La parabola proclamata nella liturgia della quarta domenica dopo la Pentecoste è l’ultima di un gruppo di tre che l’evangelista Matteo fa raccontare da Gesù poco prima della sua Passione. Destinatari del discorso sono i capi del popolo: assetati di potere e di denaro, anziché servire Dio curandosi dei poveri come buoni pastori, difendono interessi di parte, intrallazzando con i potenti e opprimendo i poveri.
Le espressioni iniziali della parabola aiutano a comprenderne l’obiettivo. Il verbo “rassomigliare”, infatti, indica che le immagini del racconto sono un termine di paragone per chiarire quale sia il volto di Dio in cui si crede. In sostanza, Gesù sta provocando così suoi interlocutori: «Se rappresento così il volto di Dio, cosa ne pensi? Gli somiglia? Convince? Lo vorresti un Dio così?».
Gli ascoltatori avevano bene in mente ciò che avveniva nei banchetti di un sovrano di quel tempo o di chiunque altro avesse potere, una corte, dei soldati e un territorio da governare. I banchetti erano meeting politico-economici, in cui si invitavano nobili, ricchi, proprietari terrieri per ragioni di prestigio e per stringere alleanze o accordi commerciali. A volte avevano anche scopi populistici e demagogici quando si invitava il popolo a parteciparvi, cercandone il favore.
In quelle circostanze, erano frequenti anche scene come quella dell’espulsione finale: un potente che subiva un affronto pubblico non esitava infatti a punire il responsabile arrestandolo e torturandolo nelle segrete di cui i palazzi erano di frequente dotati.
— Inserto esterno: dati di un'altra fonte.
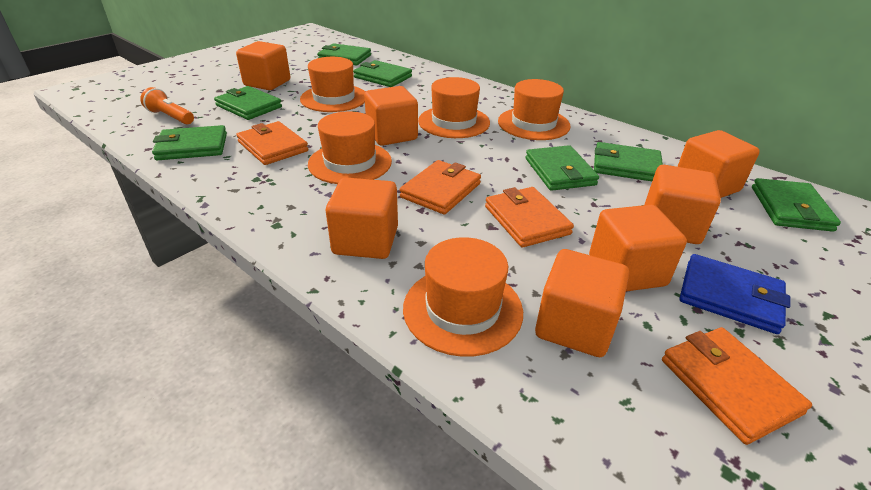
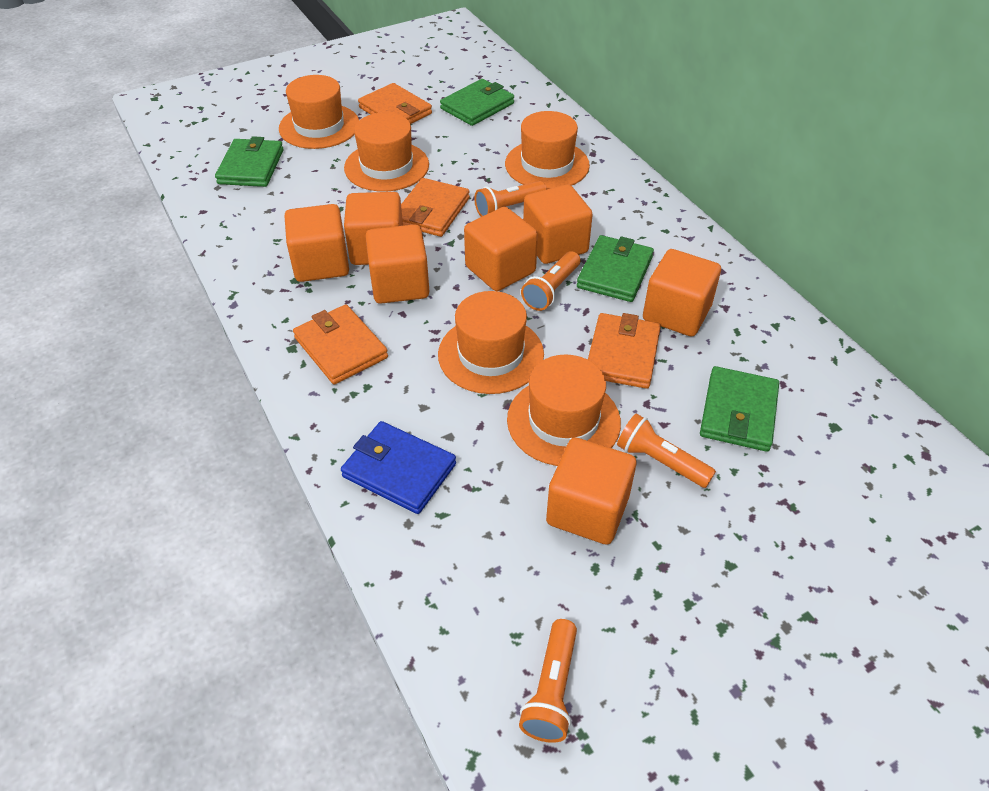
green wallet: 7 -> 4
orange flashlight: 1 -> 4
Anche la brutalità e la sproporzione delle reazioni per le offese subite sono storicamente attestate: incendi di intere città, devastazioni, deportazioni. Le immagini della parabola, dunque, non erano semplici metafore frutto di fantasia, ma esempi tratti da una realtà effettiva portatrice di sofferenze umane e di gravi ingiustizie. Possibile che Gesù intendesse attribuire a Dio atteggiamenti simili? Improbabile. Inoltre, nel testo di Matteo, il mondo giusto di Dio – il «regno di Dio» – è sempre posto in contrapposizione radicale e alternativa alle ingiustizie mondane. Cioè, secondo l’evangelista, Dio si comporta in tutt’altro altro modo rispetto ai potenti del mondo: non usa la violenza, la rappresaglia, la minaccia; non strumentalizza i poveri; non priva della libertà; non è permaloso né umorale; non accetta solo chi presenta crediti adeguati e via dicendo.
La parabola afferma, allora, in modo controintuitivo: Dio non è affatto così! Gesù, raccontandola, chiede implicitamente di rispondere alle ingiustizie instaurando il mondo di Dio, quello annunciato con il suo Vangelo di guarigione e prossimità ai poveri. Il versetto finale è dunque un invito a chi ascolta perché prenda posizione: in un mondo in cui la maggior parte – i «molti chiamati» – è tentata di agire con le stesse logiche e metodi del sovrano del racconto, coloro che scelgono il Vangelo – «i pochi eletti» – devono essere alternativi praticando la giustizia del Regno, radicalmente opposta.